Below are the records; collect from them each line containing the string "PACIENTE".

Page images and extracted text
----

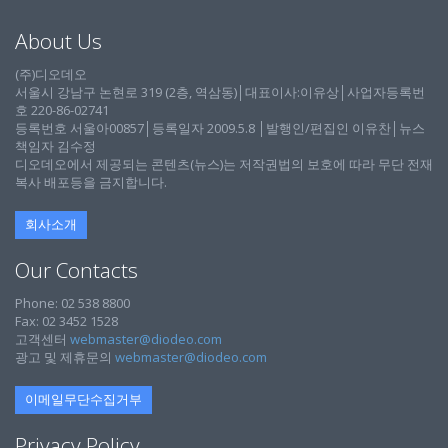
About Us
(주)디오데오
서울시 강남구 논현로 319 (2층, 역삼동)│대표이사:이유상│사업자등록번
호 220-86-02741
등록번호 서울아00857│등록일자 2009.5.8 │발행인/편집인 이유찬│뉴스
책임자 김수정
디오데오에서 제공되는 콘텐츠(뉴스)는 저작권법의 보호에 따라 무단 전재
복사 배포등을 금지합니다.
회사소개
Our Contacts
Phone: 02 538 8800
Fax: 02 3452 1528
고객센터
webmaster@diodeo.com
광고 및 제휴문의
webmaster@diodeo.com
이메일무단수집거부
Privacy Policy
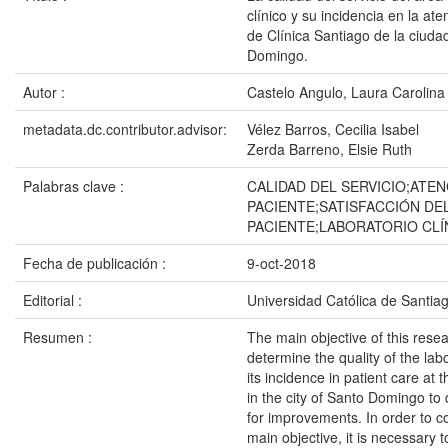
clínico y su incidencia en la at
de Clínica Santiago de la ciuda
Domingo.
Autor :
Castelo Angulo, Laura Carolina
metadata.dc.contributor.advisor:
Vélez Barros, Cecilia Isabel
Zerda Barreno, Elsie Ruth
Palabras clave :
CALIDAD DEL SERVICIO;ATEN
PACIENTE;SATISFACCIÓN DE
PACIENTE;LABORATORIO CLÍ
Fecha de publicación :
9-oct-2018
Editorial :
Universidad Católica de Santia
Resumen :
The main objective of this resea
determine the quality of the la
its incidence in patient care at 
in the city of Santo Domingo to
for improvements. In order to c
main objective, it is necessary t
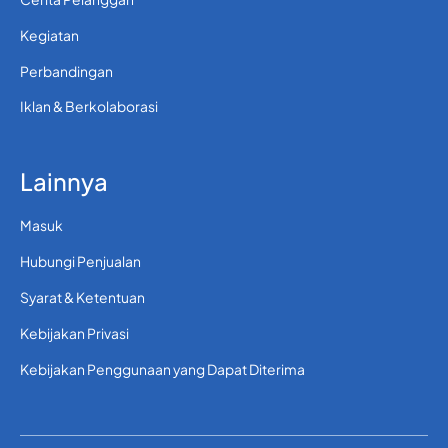
Kegiatan
Perbandingan
Iklan & Berkolaborasi
Lainnya
Masuk
Hubungi Penjualan
Syarat & Ketentuan
Kebijakan Privasi
Kebijakan Penggunaan yang Dapat Diterima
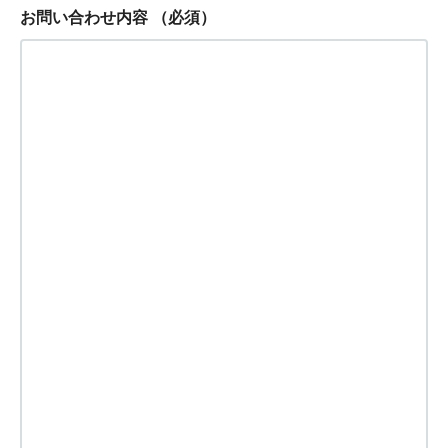
お問い合わせ内容
（必須）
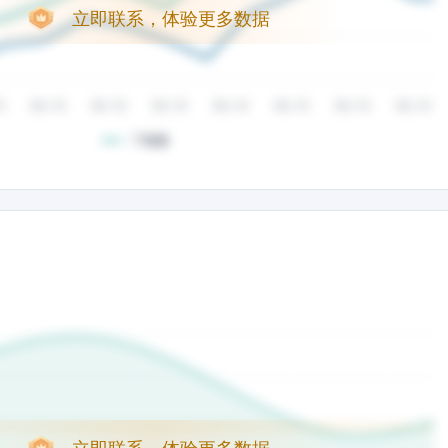
立即联系，体验更多数据
立即联系，体验更多数据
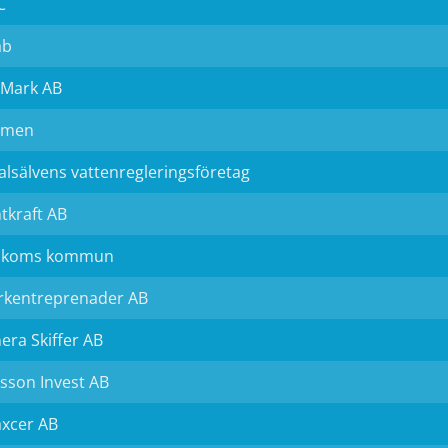
C
ab
 Mark AB
lmen
alsälvens vattenregleringsföretag
tkraft AB
okoms kommun
rkentreprenader AB
era Skiffer AB
sson Invest AB
xcer AB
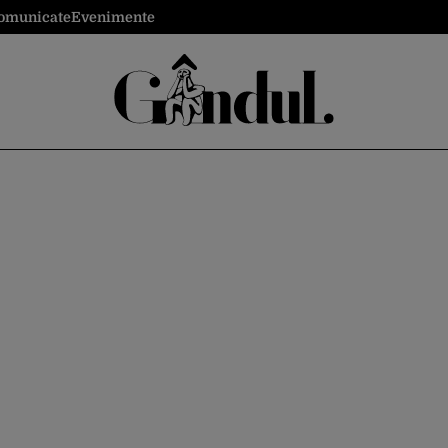
omunicate
Evenimente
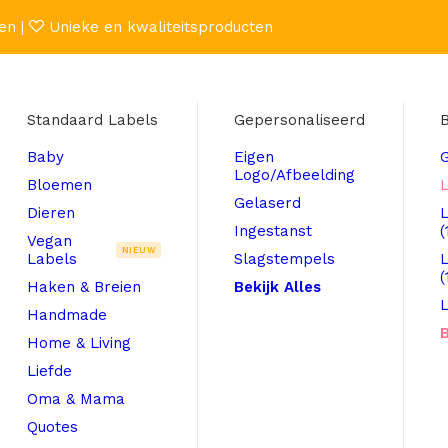
en |
Unieke en kwaliteitsproducten
Standaard Labels
Gepersonaliseerd
B
Baby
Eigen
Logo/Afbeelding
Bloemen
L
Gelaserd
Dieren
Ingestanst
(
Vegan
NIEUW
Labels
Slagstempels
(
Haken & Breien
Bekijk Alles
L
Handmade
B
Home & Living
Liefde
Oma & Mama
Quotes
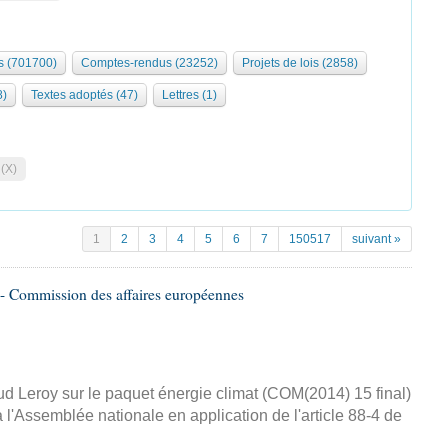
 (701700)
Comptes-rendus (23252)
Projets de lois (2858)
8)
Textes adoptés (47)
Lettres (1)
 (X)
1
2
3
4
5
6
7
150517
suivant »
- Commission des affaires européennes
d Leroy sur le paquet énergie climat (COM(2014) 15 final)
 l'Assemblée nationale en application de l'article 88-4 de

----

### RESPONSE AREA
PACIENTE;SATISFACCIÓN DE
PACIENTE;LABORATORIO CLÍ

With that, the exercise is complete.